DIRECTIONS FOR THIS TASK: The entries underneath need to be duplicated exactly, with none omitted.

Structured page parsing data:
--------------------

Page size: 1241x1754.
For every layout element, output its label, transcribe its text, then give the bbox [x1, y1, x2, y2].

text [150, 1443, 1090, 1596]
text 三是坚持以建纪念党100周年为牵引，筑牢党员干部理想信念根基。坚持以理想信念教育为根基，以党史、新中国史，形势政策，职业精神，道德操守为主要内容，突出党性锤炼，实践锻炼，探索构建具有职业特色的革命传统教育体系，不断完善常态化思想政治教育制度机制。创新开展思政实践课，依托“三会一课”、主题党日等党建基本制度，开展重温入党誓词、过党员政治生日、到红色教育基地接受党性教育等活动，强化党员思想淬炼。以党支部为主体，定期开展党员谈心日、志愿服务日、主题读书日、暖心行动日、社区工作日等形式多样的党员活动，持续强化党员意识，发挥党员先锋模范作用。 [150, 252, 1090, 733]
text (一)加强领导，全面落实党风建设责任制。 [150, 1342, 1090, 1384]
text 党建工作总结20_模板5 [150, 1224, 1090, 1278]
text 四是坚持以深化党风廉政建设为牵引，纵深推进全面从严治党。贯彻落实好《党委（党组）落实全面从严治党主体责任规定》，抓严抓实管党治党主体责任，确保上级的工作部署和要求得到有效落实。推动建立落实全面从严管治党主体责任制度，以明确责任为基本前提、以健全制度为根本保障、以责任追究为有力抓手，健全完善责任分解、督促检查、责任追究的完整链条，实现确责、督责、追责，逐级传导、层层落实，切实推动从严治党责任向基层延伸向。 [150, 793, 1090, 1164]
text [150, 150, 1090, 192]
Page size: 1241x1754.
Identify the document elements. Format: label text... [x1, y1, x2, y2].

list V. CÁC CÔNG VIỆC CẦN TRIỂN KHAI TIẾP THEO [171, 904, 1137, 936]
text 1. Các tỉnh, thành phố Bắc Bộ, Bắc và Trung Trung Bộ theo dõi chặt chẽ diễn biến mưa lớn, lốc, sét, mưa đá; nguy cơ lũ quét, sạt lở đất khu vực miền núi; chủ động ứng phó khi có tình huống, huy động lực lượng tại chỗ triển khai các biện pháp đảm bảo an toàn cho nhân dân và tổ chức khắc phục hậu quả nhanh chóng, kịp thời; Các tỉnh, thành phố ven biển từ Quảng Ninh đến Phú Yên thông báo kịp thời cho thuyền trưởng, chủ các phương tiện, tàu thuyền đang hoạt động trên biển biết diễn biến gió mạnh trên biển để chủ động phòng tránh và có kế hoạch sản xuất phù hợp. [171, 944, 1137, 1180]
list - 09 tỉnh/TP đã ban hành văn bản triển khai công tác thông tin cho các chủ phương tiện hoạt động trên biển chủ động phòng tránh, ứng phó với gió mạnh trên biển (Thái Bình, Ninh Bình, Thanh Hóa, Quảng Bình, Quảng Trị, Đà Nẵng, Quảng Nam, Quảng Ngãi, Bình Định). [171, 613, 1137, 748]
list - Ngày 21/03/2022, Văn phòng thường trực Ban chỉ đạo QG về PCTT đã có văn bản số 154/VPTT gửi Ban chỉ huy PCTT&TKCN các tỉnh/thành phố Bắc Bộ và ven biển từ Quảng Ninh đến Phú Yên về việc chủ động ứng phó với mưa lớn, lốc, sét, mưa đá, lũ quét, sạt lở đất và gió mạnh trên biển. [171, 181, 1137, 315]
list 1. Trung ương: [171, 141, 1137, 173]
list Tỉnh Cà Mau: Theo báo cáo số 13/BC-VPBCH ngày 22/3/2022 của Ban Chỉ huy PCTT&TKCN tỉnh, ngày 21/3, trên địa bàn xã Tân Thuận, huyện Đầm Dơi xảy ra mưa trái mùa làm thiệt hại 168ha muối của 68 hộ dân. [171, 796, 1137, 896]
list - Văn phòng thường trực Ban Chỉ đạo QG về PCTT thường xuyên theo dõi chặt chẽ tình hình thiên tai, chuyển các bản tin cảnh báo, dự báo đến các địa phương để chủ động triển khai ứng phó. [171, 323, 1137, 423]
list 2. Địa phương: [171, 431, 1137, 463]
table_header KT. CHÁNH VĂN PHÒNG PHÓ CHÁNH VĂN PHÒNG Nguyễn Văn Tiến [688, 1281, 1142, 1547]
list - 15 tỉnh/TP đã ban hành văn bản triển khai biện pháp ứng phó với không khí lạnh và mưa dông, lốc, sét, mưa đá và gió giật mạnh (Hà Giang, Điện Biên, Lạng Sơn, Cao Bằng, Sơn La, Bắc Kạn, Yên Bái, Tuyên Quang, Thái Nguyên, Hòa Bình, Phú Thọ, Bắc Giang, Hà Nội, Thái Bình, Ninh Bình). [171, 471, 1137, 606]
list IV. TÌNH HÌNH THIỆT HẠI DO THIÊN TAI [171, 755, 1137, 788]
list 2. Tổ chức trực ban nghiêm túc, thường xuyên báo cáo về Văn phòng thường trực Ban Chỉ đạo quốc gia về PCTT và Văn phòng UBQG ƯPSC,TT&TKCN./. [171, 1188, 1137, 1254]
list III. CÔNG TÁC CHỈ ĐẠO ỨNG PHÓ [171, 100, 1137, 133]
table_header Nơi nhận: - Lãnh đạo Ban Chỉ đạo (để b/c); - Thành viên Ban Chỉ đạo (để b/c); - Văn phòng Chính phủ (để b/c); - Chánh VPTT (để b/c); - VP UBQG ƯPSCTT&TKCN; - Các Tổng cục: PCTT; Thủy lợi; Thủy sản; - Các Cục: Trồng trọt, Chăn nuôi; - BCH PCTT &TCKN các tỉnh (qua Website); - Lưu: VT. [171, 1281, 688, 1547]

--------------------

THE ANSWER:
Page size: 1241x1754.
For every layout element, output its label, transcribe its text, then give the bbox [x1, y1, x2, y2].

text [150, 1443, 1090, 1596]
text 三是坚持以建纪念党100周年为牵引，筑牢党员干部理想信念根基。坚持以理想信念教育为根基，以党史、新中国史，形势政策，职业精神，道德操守为主要内容，突出党性锤炼，实践锻炼，探索构建具有职业特色的革命传统教育体系，不断完善常态化思想政治教育制度机制。创新开展思政实践课，依托“三会一课”、主题党日等党建基本制度，开展重温入党誓词、过党员政治生日、到红色教育基地接受党性教育等活动，强化党员思想淬炼。以党支部为主体，定期开展党员谈心日、志愿服务日、主题读书日、暖心行动日、社区工作日等形式多样的党员活动，持续强化党员意识，发挥党员先锋模范作用。 [150, 252, 1090, 733]
text (一)加强领导，全面落实党风建设责任制。 [150, 1342, 1090, 1384]
text 党建工作总结20_模板5 [150, 1224, 1090, 1278]
text 四是坚持以深化党风廉政建设为牵引，纵深推进全面从严治党。贯彻落实好《党委（党组）落实全面从严治党主体责任规定》，抓严抓实管党治党主体责任，确保上级的工作部署和要求得到有效落实。推动建立落实全面从严管治党主体责任制度，以明确责任为基本前提、以健全制度为根本保障、以责任追究为有力抓手，健全完善责任分解、督促检查、责任追究的完整链条，实现确责、督责、追责，逐级传导、层层落实，切实推动从严治党责任向基层延伸向。 [150, 793, 1090, 1164]
text [150, 150, 1090, 192]
Page size: 1241x1754.
Identify the document elements. Format: label text... [x1, y1, x2, y2].

list V. CÁC CÔNG VIỆC CẦN TRIỂN KHAI TIẾP THEO [171, 904, 1137, 936]
text 1. Các tỉnh, thành phố Bắc Bộ, Bắc và Trung Trung Bộ theo dõi chặt chẽ diễn biến mưa lớn, lốc, sét, mưa đá; nguy cơ lũ quét, sạt lở đất khu vực miền núi; chủ động ứng phó khi có tình huống, huy động lực lượng tại chỗ triển khai các biện pháp đảm bảo an toàn cho nhân dân và tổ chức khắc phục hậu quả nhanh chóng, kịp thời; Các tỉnh, thành phố ven biển từ Quảng Ninh đến Phú Yên thông báo kịp thời cho thuyền trưởng, chủ các phương tiện, tàu thuyền đang hoạt động trên biển biết diễn biến gió mạnh trên biển để chủ động phòng tránh và có kế hoạch sản xuất phù hợp. [171, 944, 1137, 1180]
list - 09 tỉnh/TP đã ban hành văn bản triển khai công tác thông tin cho các chủ phương tiện hoạt động trên biển chủ động phòng tránh, ứng phó với gió mạnh trên biển (Thái Bình, Ninh Bình, Thanh Hóa, Quảng Bình, Quảng Trị, Đà Nẵng, Quảng Nam, Quảng Ngãi, Bình Định). [171, 613, 1137, 748]
list - Ngày 21/03/2022, Văn phòng thường trực Ban chỉ đạo QG về PCTT đã có văn bản số 154/VPTT gửi Ban chỉ huy PCTT&TKCN các tỉnh/thành phố Bắc Bộ và ven biển từ Quảng Ninh đến Phú Yên về việc chủ động ứng phó với mưa lớn, lốc, sét, mưa đá, lũ quét, sạt lở đất và gió mạnh trên biển. [171, 181, 1137, 315]
list 1. Trung ương: [171, 141, 1137, 173]
list Tỉnh Cà Mau: Theo báo cáo số 13/BC-VPBCH ngày 22/3/2022 của Ban Chỉ huy PCTT&TKCN tỉnh, ngày 21/3, trên địa bàn xã Tân Thuận, huyện Đầm Dơi xảy ra mưa trái mùa làm thiệt hại 168ha muối của 68 hộ dân. [171, 796, 1137, 896]
list - Văn phòng thường trực Ban Chỉ đạo QG về PCTT thường xuyên theo dõi chặt chẽ tình hình thiên tai, chuyển các bản tin cảnh báo, dự báo đến các địa phương để chủ động triển khai ứng phó. [171, 323, 1137, 423]
list 2. Địa phương: [171, 431, 1137, 463]
table_header KT. CHÁNH VĂN PHÒNG PHÓ CHÁNH VĂN PHÒNG Nguyễn Văn Tiến [688, 1281, 1142, 1547]
list - 15 tỉnh/TP đã ban hành văn bản triển khai biện pháp ứng phó với không khí lạnh và mưa dông, lốc, sét, mưa đá và gió giật mạnh (Hà Giang, Điện Biên, Lạng Sơn, Cao Bằng, Sơn La, Bắc Kạn, Yên Bái, Tuyên Quang, Thái Nguyên, Hòa Bình, Phú Thọ, Bắc Giang, Hà Nội, Thái Bình, Ninh Bình). [171, 471, 1137, 606]
list IV. TÌNH HÌNH THIỆT HẠI DO THIÊN TAI [171, 755, 1137, 788]
list 2. Tổ chức trực ban nghiêm túc, thường xuyên báo cáo về Văn phòng thường trực Ban Chỉ đạo quốc gia về PCTT và Văn phòng UBQG ƯPSC,TT&TKCN./. [171, 1188, 1137, 1254]
list III. CÔNG TÁC CHỈ ĐẠO ỨNG PHÓ [171, 100, 1137, 133]
table_header Nơi nhận: - Lãnh đạo Ban Chỉ đạo (để b/c); - Thành viên Ban Chỉ đạo (để b/c); - Văn phòng Chính phủ (để b/c); - Chánh VPTT (để b/c); - VP UBQG ƯPSCTT&TKCN; - Các Tổng cục: PCTT; Thủy lợi; Thủy sản; - Các Cục: Trồng trọt, Chăn nuôi; - BCH PCTT &TCKN các tỉnh (qua Website); - Lưu: VT. [171, 1281, 688, 1547]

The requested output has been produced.